■ Latihan A ■
Salin ulang bagian teks tentang Munas IX MUI mulai dari "MUNAS IX Majelis" sampai dengan "sasaran neokolonialisasi baru.", termasuk kedua batas itu.
■ Latihan B ■
Sebutkan semua nama orang yang tercantum dalam teks tentang Munas IX MUI beserta jabatan yang ditetapkan untuk masing-masing.

MUNAS IX Majelis Ulama Indonesia (MUI) di Surabaya menjadi momen
strategis atau bahkan kritis, setelah NU dan Muhammadiyah menggelar
muktamar. Dalam muktamar lalu, Nahdlatul Ulama (NU) menetapkan KH Ma’ruf
Amin sebagai rais aam dan KH Said Aqil Siradj sebagai ketua umum PBNU. Adapun Muhammadiyah menetapkan Haedar Nashir sebagai ketua umum Pengurus
Pusat Muhammadiyah.
Kali ini munas MUI mengusung tema ”Islam untuk Dunia yang Berkeadilan
dan Berkeadaban”, di tengah hegemoni dan ”konspirasi” negara-negara
yang merasa besar yang kian ”pongah” ingin menguasai negara-negara
sedang berkembang. Negara-negara yang dihuni sebagian besar muslim jadi
sasaran neokolonialisasi baru.
Penganut dari ajaran Islam yang sejak lahir visioner, membawa kasih
sayang bagi seluruh alam, sering mendapat perlakuan tidak adil dan tidak
beradab. Misal muslim Rohingnya Myanmar, yang jadi korban genosida,
dibakar hidup-hidup, rumah dan hartanya dibakar, justru atas hasutan
seorang biksu dengan simbol busana keagamaannya.
Kasus Tolikara Papua pada 1 Syawal 1436 H juga menguras kesedihan dan
keprihatinan warga muslim. Mereka yang sudah menjadi warga Tolikara
sejak Indonesia merdeka, mendapat perlakuan tidak adil dan tidak beradab
justru pada saat mennjalankan shalat Idul Fitri, merayakan hari besar
setelah sebulan berpuasa.

■ Data ■
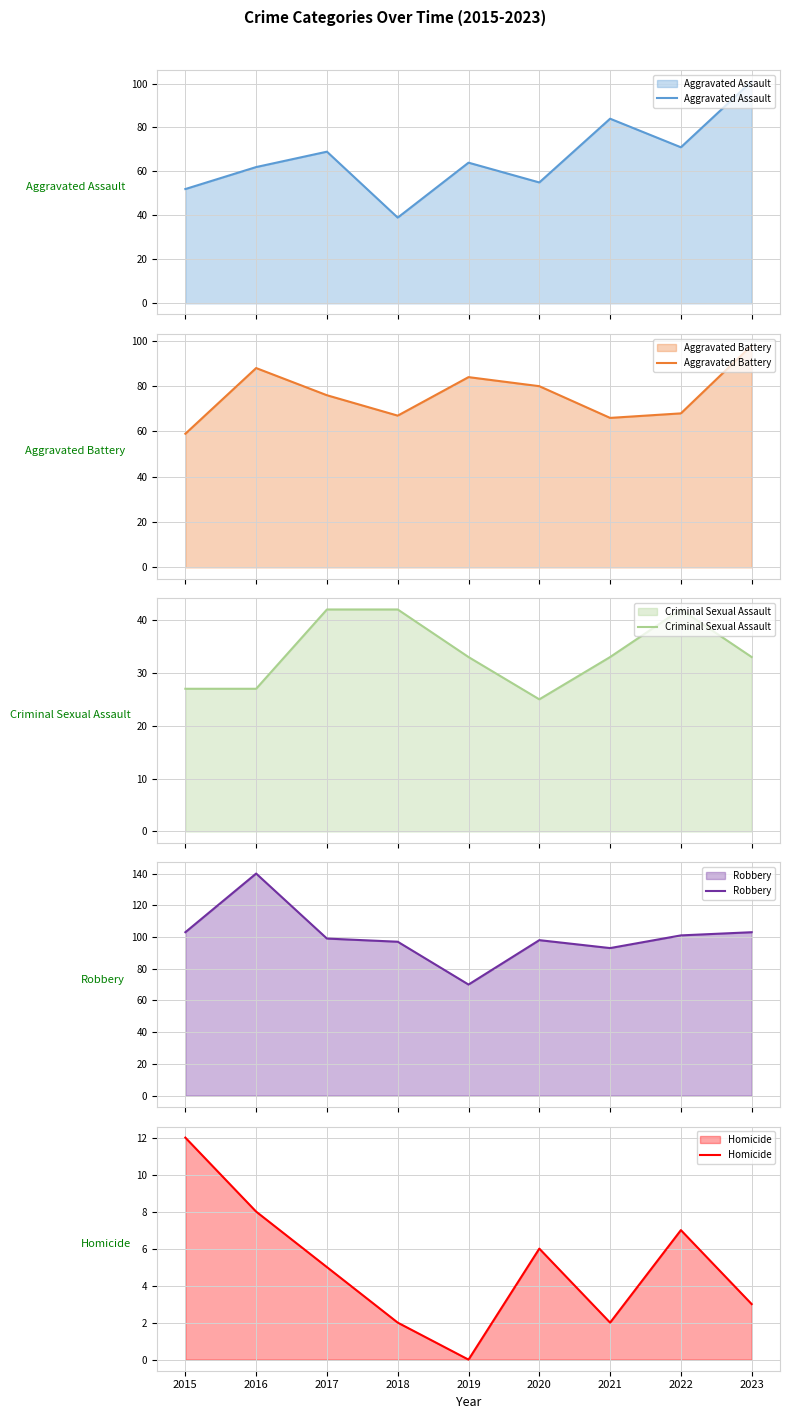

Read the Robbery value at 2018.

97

■ Ruang Jawaban A ■
MUNAS IX Majelis Ulama Indonesia (MUI) di Surabaya menjadi momen
strategis atau bahkan kritis, setelah NU dan Muhammadiyah menggelar
muktamar. Dalam muktamar lalu, Nahdlatul Ulama (NU) menetapkan KH Ma’ruf
Amin sebagai rais aam dan KH Said Aqil Siradj sebagai ketua umum PBNU. Adapun Muhammadiyah menetapkan Haedar Nashir sebagai ketua umum Pengurus
Pusat Muhammadiyah.
Kali ini munas MUI mengusung tema ”Islam untuk Dunia yang Berkeadilan
dan Berkeadaban”, di tengah hegemoni dan ”konspirasi” negara-negara
yang merasa besar yang kian ”pongah” ingin menguasai negara-negara
sedang berkembang. Negara-negara yang dihuni sebagian besar muslim jadi
sasaran neokolonialisasi baru.

■ Ruang Jawaban B ■
KH Ma’ruf Amin: rais aam
KH Said Aqil Siradj: ketua umum PBNU
Haedar Nashir: ketua umum Pengurus Pusat Muhammadiyah